Glucose is phosphorylated to yield two pyruvate molecules, two ATP molecules, and two NADH molecules.
Anaerobic Pathway:
In anaerobic conditions, pyruvate is further processed into lactate with the assistance of NADH. Lactate can subsequently be converted back into pyruvate in the liver.
Aerobic Pathway:
The next step following glycolysis in aerobic respiration is the link reaction, where pyruvate transforms into Acetyl-CoA with the help of NADH.
Krebs Cycle:
Acetyl-CoA enters this cycle, leading to the oxidation of glucose, production of carbon dioxide, ATP, reduced NAD, and reduced FAD.
Oxidative Phosphorylation:
A crucial process for ATP synthesis occurring within the electron transport chain located in the mitochondria. The process unfolds as follows:
Reduced coenzymes transport hydrogen ions and electrons to the electron transport chain on the inner mitochondrial membrane.
Electrons undergo a series of redox reactions, where the electron carrier donating the electron is oxidized, while the receiving one is reduced.
High concentration of hydrogen ions builds up in the intermembrane space.
Hydrogen ions diffuse back into the mitochondrial matrix along their electrochemical gradient, driving ATP synthesis via ATP synthase.

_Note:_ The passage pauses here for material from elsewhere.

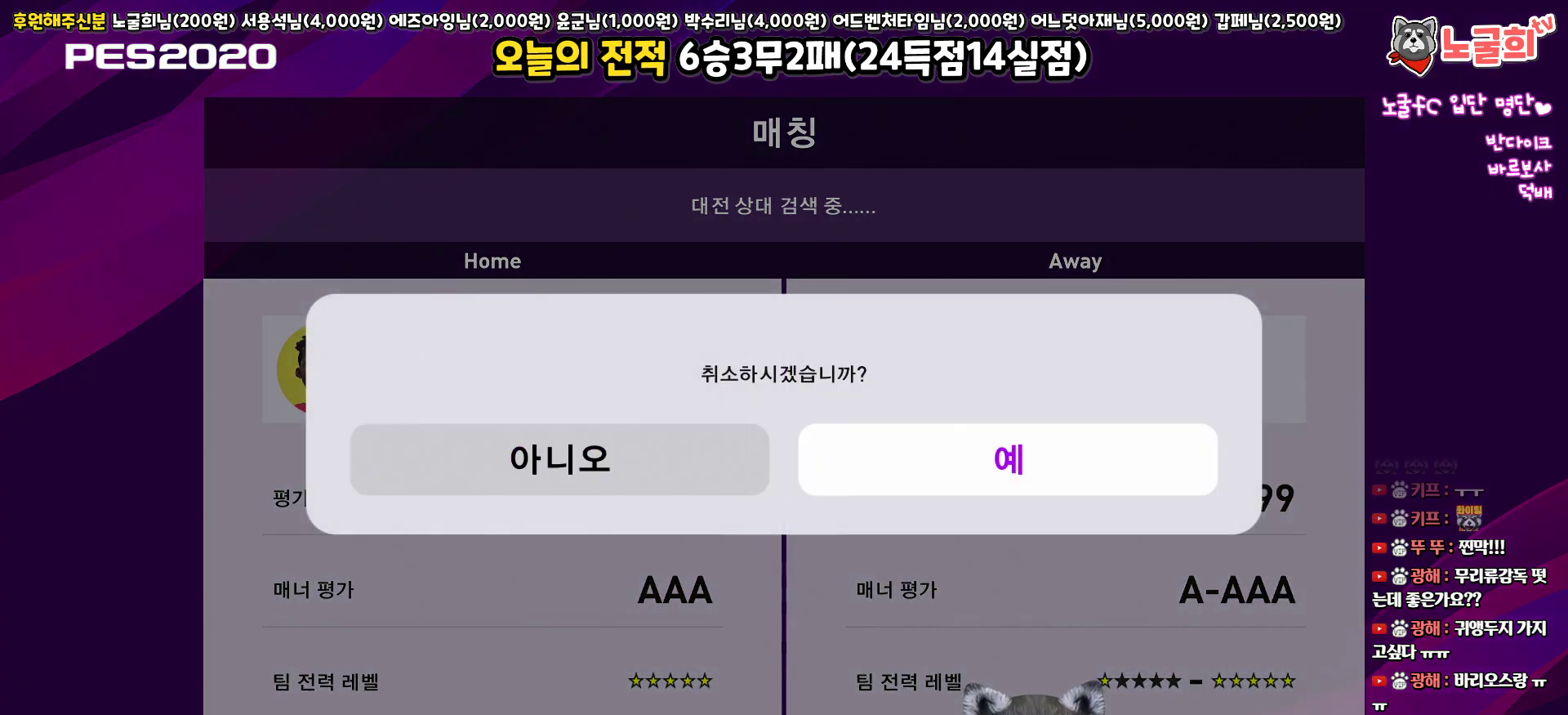
{"buttons": [], "left_stick": "center", "right_stick": "center", "events": [[217, "CIRCLE", "down"], [333, "CIRCLE", "up"]]}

The hydrogen atoms combine with oxygen, forming water.
Importance of Water and Inorganic Ions
Water Functions:
Essential for photosynthesis, maintaining structural rigidity, transporting substances, and thermoregulation.
Magnesium Ions:
Vital for chlorophyll production and activate certain plant enzymes.
Nitrate Ions:
Provide nitrogen necessary for synthesizing DNA, RNA, proteins, and chlorophyll.
Calcium Ions:
Constituent of plant cell walls, forming calcium pectate; they play a crucial role in plant growth.